Chapter 19

HAWK

The back room of the Sunoco was a shadowed space filled with stacks of boxes and racks of extra inventory.

We followed Griggs through a maze of inventory — cookies and band-aids, Tylenol and Doritos, canned ravioli and boxes of instant rice — to a small office with a metal desk, a sagging chair and a desktop computer that looked as old as I was.

“Um… I don’t know if the footage will still be there,” Griggs said, sitting in the chair. “It overwrites after a while, but I don’t know how long.”

“Pull it up,” I said, standing behind him.

I watched as he logged into the computer and tabbed to the security footage. “The 12th?”

“From about ten in the morning until two in the afternoon,” I said.

His hand shook as he maneuvered the computer’s mouse, and a moment later a grainy black-and-white image of the gas station’s exterior appeared on the screen.

A digital date and time stamp in the bottom right-hand corner showed the current date and time, the camera feed displaying real-time images of the empty pumps, the G-Wagon still the only car in the lot.

“I haven’t ever had to look at old footage.” Griggs moved the cursor randomly around the page.

“Move,” I said.

He stood. “Just… please don’t fuck anything up. And hurry. If my boss finds out I locked up I’m going to get fired.”

I sat in the chair and maneuvered the mouse to the computer’s folders, found the one containing old security footage, and opened it up.
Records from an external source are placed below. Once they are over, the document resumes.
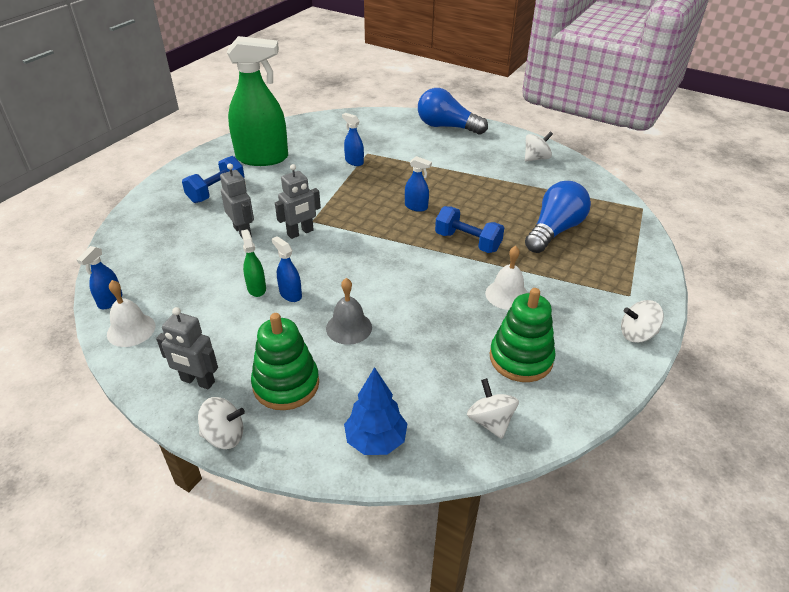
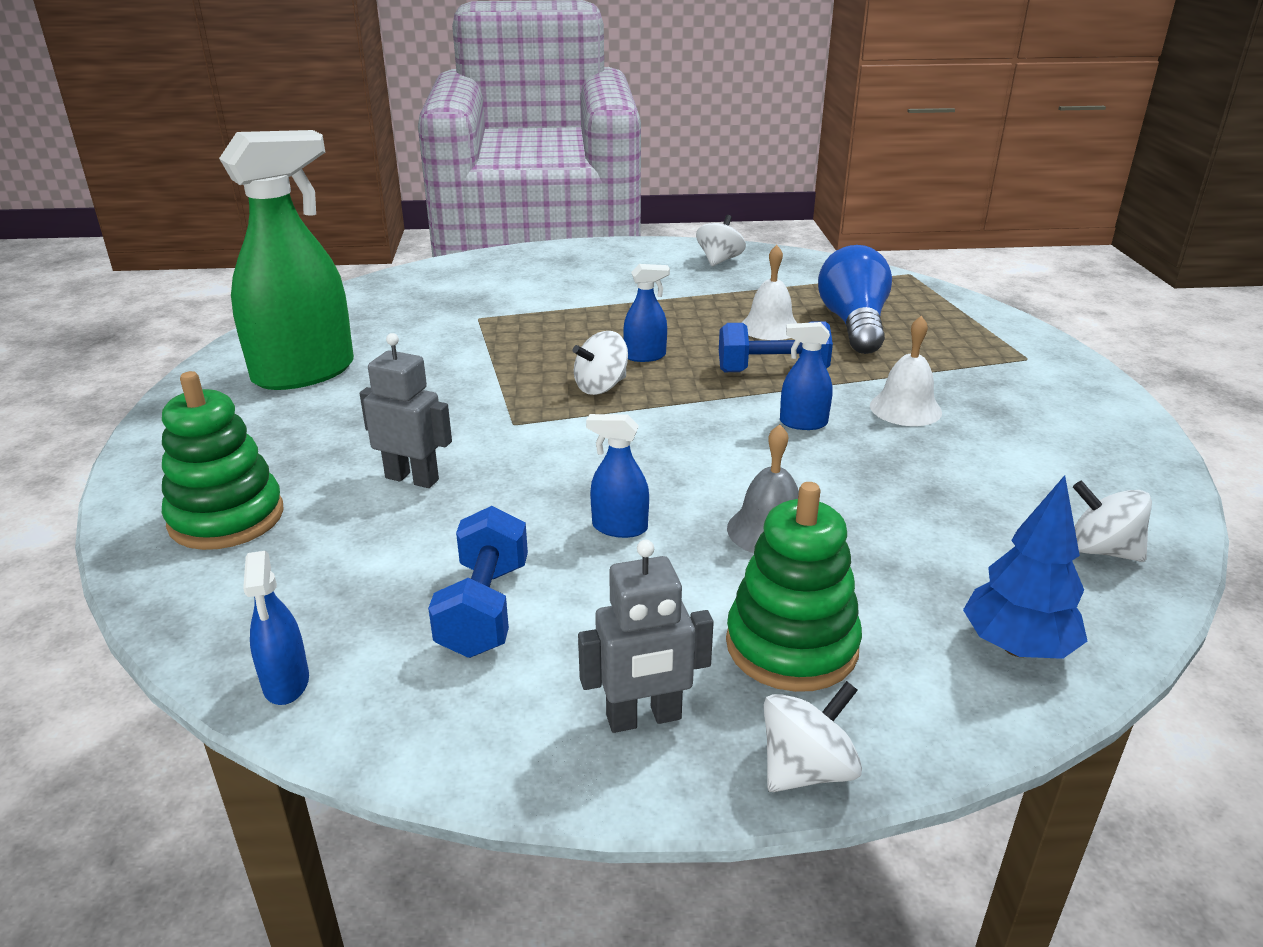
camera: 35 degrees left, 10 degrees down
white bell [107,280,155,347] -> white bell moved to [742,245,797,340]
blue dumbbell [182,156,245,203] -> blue dumbbell moved to [428,506,528,658]
green spray bottle [241,229,266,297] -> none
grey robot [275,164,321,239] -> none
blue spray bottle [342,113,364,166] -> blue spray bottle moved to [780,322,833,430]
blue light bulb [418,88,488,135] -> none
green stacking toy [490,288,556,382] -> green stacking toy moved to [162,371,284,550]
white spinning top [621,300,664,343] -> white spinning top moved to [573,331,628,395]

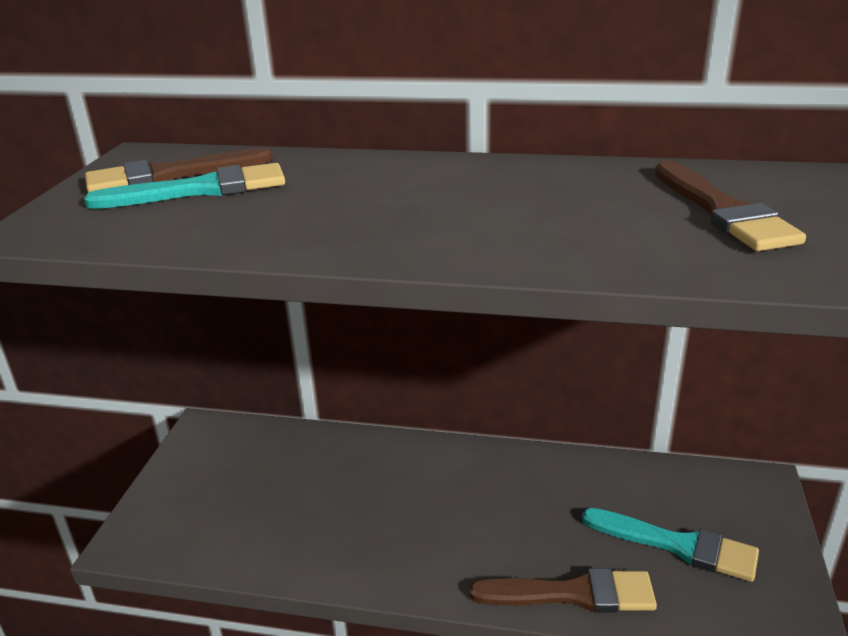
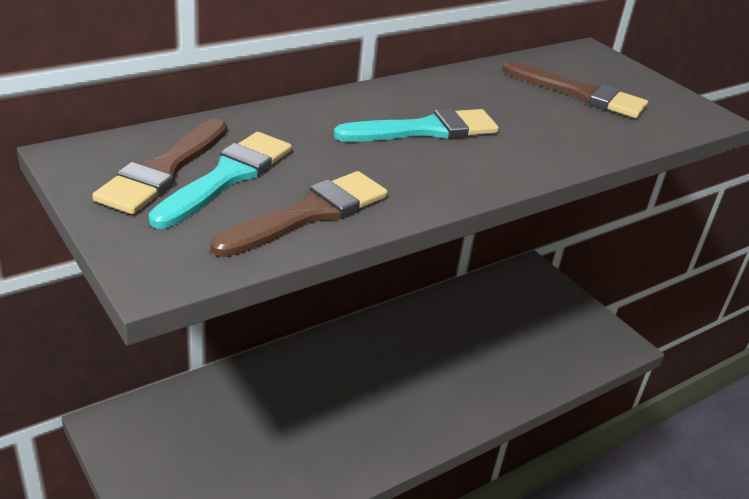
camera: 50 degrees left, 5 degrees up
brown brush [470,568,657,613] -> brown brush moved to [211,171,388,257]
turquoise brush [582,508,759,582] -> turquoise brush moved to [333,109,499,142]

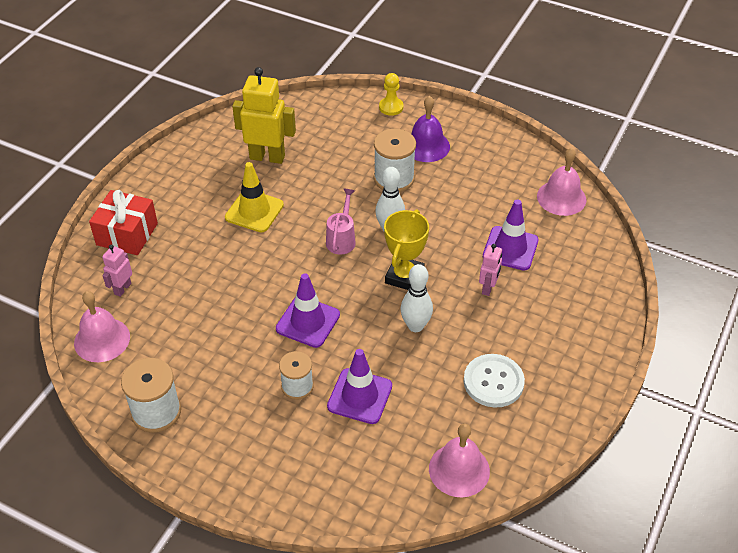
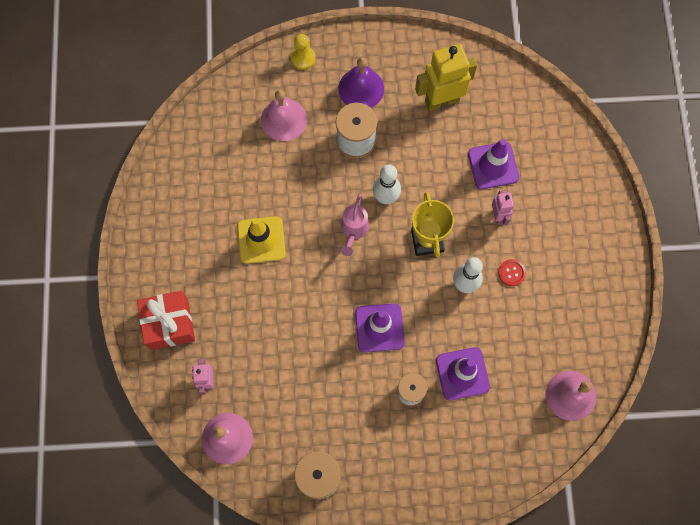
camera: 30 degrees left, 25 degrees up
yellow robot [232,67,296,164] -> yellow robot moved to [415,44,477,111]
pink watering can [326,188,356,255] -> pink watering can turned 150 degrees counterclockwise [341,194,369,256]
white button [464,354,525,408] -> none
pink bell [537,148,586,216] -> pink bell moved to [261,90,307,141]
none -> red button [498,259,526,286]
I hadn’t been in digital forensics at the bureau, but we’d all had enough training to know our way around a basic computer system.

Once the folder was open, finding the footage from the 12th was easy: all the files were labeled by date. I looked for the 12th, double-clicked, and an image of the gas station’s exterior appeared like magic.

The footage started at 12:01 a.m., and I forwarded through the overnight hours and into the morning, watching as cars pulled up to the pumps, drivers getting out of cars and getting back in, the images displaying in a blur of color and movement, the time stamp flying forward at warp speed.

I stopped forwarding when I hit 7 a.m. just in case whoever had been driving the SUV had started staking out the road earlier in the morning.

I still didn’t know how they’d known she was on her way up the mountain.

Still didn’t know whether they’d parked on the side of the road, hoping she’d pass by, or if they had some way of knowing she was going to Daisy’s.

And what if she’d never driven up the mountain? Would the psycho who’d tried to kill her have stopped her some other way, maybe on the wooded road leading to Daisy’s house?

And what then? Would he have kidnapped her, killed her himself?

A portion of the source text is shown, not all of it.